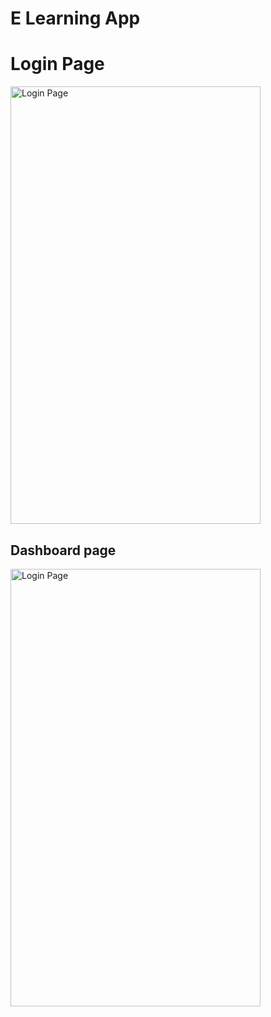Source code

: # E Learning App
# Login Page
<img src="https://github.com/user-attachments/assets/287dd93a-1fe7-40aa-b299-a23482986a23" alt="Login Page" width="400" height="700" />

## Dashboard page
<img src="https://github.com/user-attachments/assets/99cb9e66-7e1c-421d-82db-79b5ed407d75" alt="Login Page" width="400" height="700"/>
────────
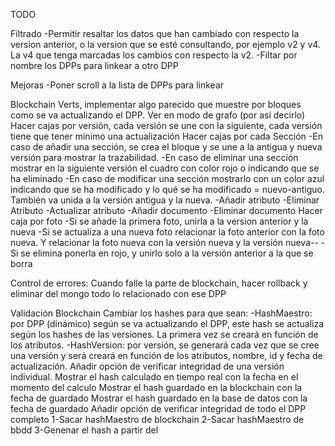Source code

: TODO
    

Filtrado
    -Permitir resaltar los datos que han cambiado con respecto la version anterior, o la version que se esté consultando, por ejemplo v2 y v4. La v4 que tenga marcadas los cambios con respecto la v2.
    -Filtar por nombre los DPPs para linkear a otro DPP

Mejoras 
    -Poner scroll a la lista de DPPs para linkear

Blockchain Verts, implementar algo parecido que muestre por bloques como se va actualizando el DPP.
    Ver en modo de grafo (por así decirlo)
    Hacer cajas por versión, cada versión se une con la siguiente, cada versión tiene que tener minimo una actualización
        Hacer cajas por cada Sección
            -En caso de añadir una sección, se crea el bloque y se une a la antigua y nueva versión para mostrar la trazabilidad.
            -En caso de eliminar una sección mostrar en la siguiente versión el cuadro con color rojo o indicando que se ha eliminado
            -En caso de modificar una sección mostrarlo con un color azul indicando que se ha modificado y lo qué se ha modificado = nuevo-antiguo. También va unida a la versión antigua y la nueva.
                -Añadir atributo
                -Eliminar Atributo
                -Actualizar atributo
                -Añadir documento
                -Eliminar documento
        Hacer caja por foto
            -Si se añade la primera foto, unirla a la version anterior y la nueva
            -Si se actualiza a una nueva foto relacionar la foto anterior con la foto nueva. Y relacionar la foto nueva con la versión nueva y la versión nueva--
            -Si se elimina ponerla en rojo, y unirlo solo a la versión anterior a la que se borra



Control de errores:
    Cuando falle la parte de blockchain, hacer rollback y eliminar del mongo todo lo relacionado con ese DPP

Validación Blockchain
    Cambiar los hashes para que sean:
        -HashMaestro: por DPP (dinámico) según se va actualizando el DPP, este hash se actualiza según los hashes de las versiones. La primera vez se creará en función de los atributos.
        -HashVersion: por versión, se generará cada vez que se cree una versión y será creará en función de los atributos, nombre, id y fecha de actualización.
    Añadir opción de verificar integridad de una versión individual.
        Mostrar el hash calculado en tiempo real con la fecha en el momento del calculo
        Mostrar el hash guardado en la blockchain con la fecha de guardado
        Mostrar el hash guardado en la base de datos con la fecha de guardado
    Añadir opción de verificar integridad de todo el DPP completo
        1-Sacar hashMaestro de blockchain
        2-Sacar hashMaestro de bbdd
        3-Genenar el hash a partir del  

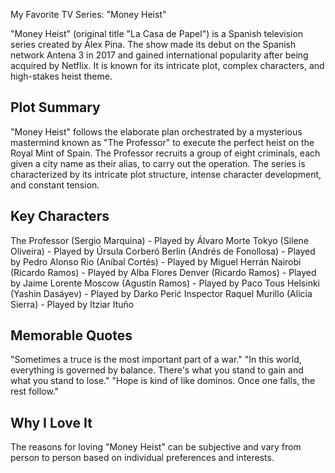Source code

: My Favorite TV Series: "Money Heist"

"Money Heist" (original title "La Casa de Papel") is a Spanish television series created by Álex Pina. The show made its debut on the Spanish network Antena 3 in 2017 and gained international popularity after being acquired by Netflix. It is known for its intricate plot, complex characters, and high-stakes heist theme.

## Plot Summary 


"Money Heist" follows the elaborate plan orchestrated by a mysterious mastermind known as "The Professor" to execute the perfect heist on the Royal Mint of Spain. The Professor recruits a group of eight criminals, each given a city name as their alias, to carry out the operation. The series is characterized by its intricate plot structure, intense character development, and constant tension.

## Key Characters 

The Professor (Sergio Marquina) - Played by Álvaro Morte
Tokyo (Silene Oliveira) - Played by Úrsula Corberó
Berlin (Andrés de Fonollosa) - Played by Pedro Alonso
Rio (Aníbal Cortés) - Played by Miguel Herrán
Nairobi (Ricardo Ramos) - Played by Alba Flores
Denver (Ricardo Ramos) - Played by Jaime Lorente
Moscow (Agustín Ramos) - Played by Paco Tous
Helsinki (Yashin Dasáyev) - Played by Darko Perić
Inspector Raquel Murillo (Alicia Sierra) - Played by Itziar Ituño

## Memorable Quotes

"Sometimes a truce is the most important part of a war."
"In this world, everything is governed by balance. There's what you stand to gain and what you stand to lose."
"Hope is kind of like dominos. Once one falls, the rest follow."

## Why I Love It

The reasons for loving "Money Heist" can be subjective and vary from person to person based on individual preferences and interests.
────────
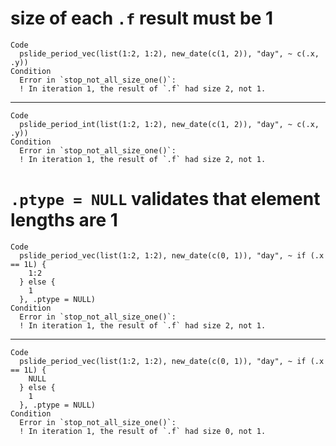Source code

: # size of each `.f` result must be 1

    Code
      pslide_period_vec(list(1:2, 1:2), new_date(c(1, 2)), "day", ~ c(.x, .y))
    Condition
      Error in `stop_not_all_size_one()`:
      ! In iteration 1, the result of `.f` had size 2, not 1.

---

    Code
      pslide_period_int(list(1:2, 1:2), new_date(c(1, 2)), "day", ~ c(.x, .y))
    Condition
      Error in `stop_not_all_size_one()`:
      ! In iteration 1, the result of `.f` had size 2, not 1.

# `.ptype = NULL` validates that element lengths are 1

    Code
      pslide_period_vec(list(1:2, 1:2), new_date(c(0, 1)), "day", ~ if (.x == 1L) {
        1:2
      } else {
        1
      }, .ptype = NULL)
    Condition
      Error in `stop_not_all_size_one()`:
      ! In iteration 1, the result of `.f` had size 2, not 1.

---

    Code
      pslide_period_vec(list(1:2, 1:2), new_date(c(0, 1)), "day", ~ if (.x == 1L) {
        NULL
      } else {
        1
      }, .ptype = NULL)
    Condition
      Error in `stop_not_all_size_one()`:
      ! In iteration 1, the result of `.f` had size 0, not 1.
────────
§ **Task directions**: In the listing above, find the line with "Moscow (Agustín Ramos) - Played by Paco Tous" and the line with "The reasons for", then reproduce both and every line between them exactly.

§ **Exercise response**:
Moscow (Agustín Ramos) - Played by Paco Tous
Helsinki (Yashin Dasáyev) - Played by Darko Perić
Inspector Raquel Murillo (Alicia Sierra) - Played by Itziar Ituño

## Memorable Quotes

"Sometimes a truce is the most important part of a war."
"In this world, everything is governed by balance. There's what you stand to gain and what you stand to lose."
"Hope is kind of like dominos. Once one falls, the rest follow."

## Why I Love It

The reasons for loving "Money Heist" can be subjective and vary from person to person based on individual preferences and interests.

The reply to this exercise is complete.